I asked one of the parents why she would send her children to a private school while her family is struggling to survive from day to day.
"My son doesn't understand Nepali properly, and the Kham languages [spoken in the Nepalese highlands] are useless in the wider world," she lamented.
"At least if he learns English, he can venture beyond our village and find his way to a more comfortable life in the big city or broader world."
Similar stories and concerns can be heard in most villages despite many studies supporting the argument that kids learn best in their mother tongue, especially when this is the prevailing force in a multilingual education rather than focusing on a single "foreign" language like English.
The main point I am trying to address here is how Nepali mother tongues are being degraded by the day as people migrate to English.
In my own experience, English was definitely "not my cup of tea" until I finished school. Coming from a poor family in a remote village, I struggled with English at a government school and barely passed my exams.
As I was quite proficient at mathematics, I signed up for a science faculty after finishing high school, but to my dismay found that all lessons were taught in English. As a result, a two-year academic course took me six years to complete.
I remember feeling terrified at the prospect of studying in English, so I set about trying to raise my game. A friend suggested I start by reading the daily news in English.
He said it would bolster my confidence as Nepal's dailies often use quaint, antiquated or otherwise amusing English terms and expressions, and it is true this helped to patch up my tattered nerves.
One of the myths about education in Nepal is that children can learn faster and more effectively if they are taught in English.

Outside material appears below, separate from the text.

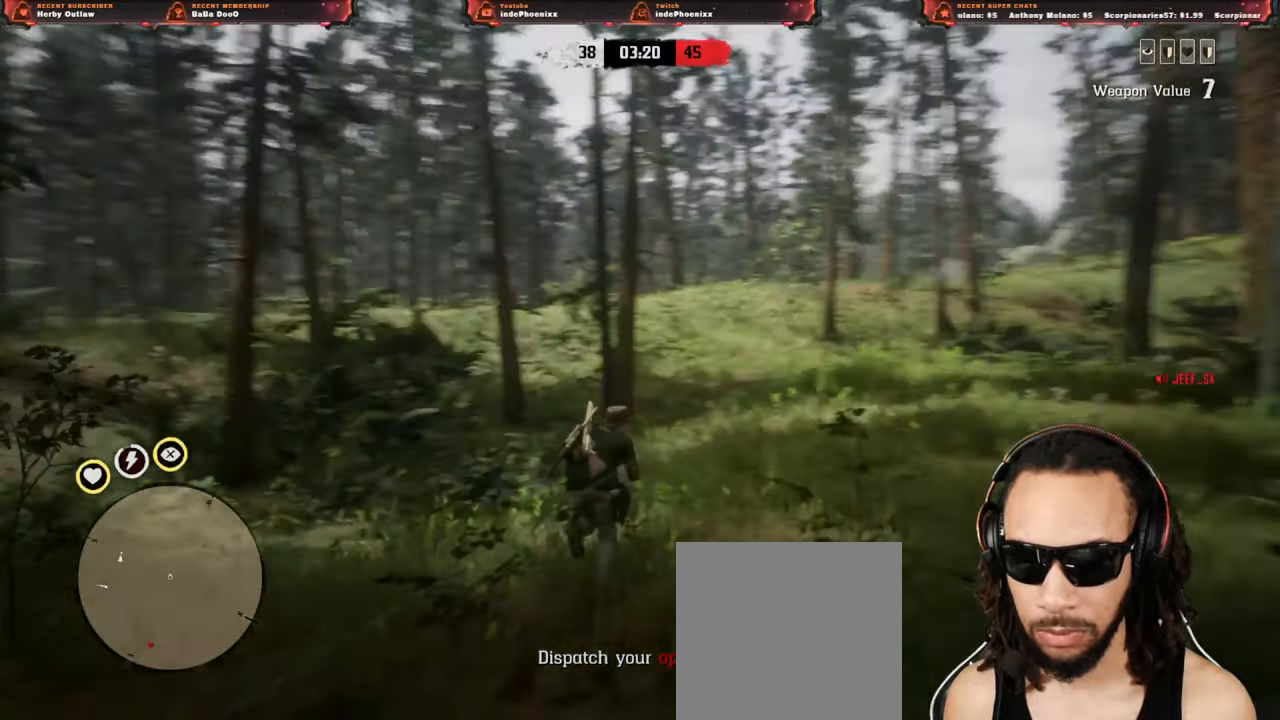
{"dt_ms": 500, "buttons": ["CROSS"], "left_stick": "up", "right_stick": "center", "events": [[333, "L1", "down"], [433, "L1", "up"], [500, "CROSS", "down"]]}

But the world is much more diverse than that: the veil covering my eyes was only lifted when I visited Europe and found there are other, more competitive languages being spoken around the world.
However in Nepal, people's zeal for English is spreading so quickly that it is even starting to become an official working language at many private organizations and government offices.
For example, my new Nepali driving license is all in English, with nary a Nepali word in sight.
One of my friends who is a linguist sent me an email the other day informing me that "sometimes English is learned at the cost of mother tongues. The worst way of teaching people is to use English as the main medium of education from the outset. They have been fooled to believe that English-medium education leads to a higher level of competence. It often means those children never learn their mother tongue and/or Nepali to a high level, especially in writing."
We forgot Sanskrit a long time ago. I had to study it in my early schooling but the coming generation may very well never learn a single word of that language.
Meanwhile, hundreds of indigenous languages are in danger. Some have disappeared forever.
Not native speakers
In my office, half of my colleagues were taught at English-only schools. They struggle to read and write in Nepali, and their English is not perfect as they are not native speakers.
It's getting to the point where more offices are struggling to find someone who can type in Nepali on a keyboard.
On the other hand, those who attended classes in Nepali can at least communicate in both languages in a more functional way.
Another threat to our mother tongue is technology, with people preferring to use English on social media sites like Twitter and Facebook.
Even those who can't understand English are becoming habituated to sending messages on their phones using Romanized alphabets instead of the Devanagari script on which Nepali is based.
Many people (including myself) who are not fluent in Nepali tend to mix the two. But sadly, "Nepanglish" is now undergoing a process of monstrification as yuppies, development workers and educators wear it like a cultural trophy to show they are smarter than their peers.
To protect our mother tongue, the government must streamline Nepali education by putting a lid on excessive English-oriented teaching.
The burning question is whether this would this constitute a violation of people's right to choose.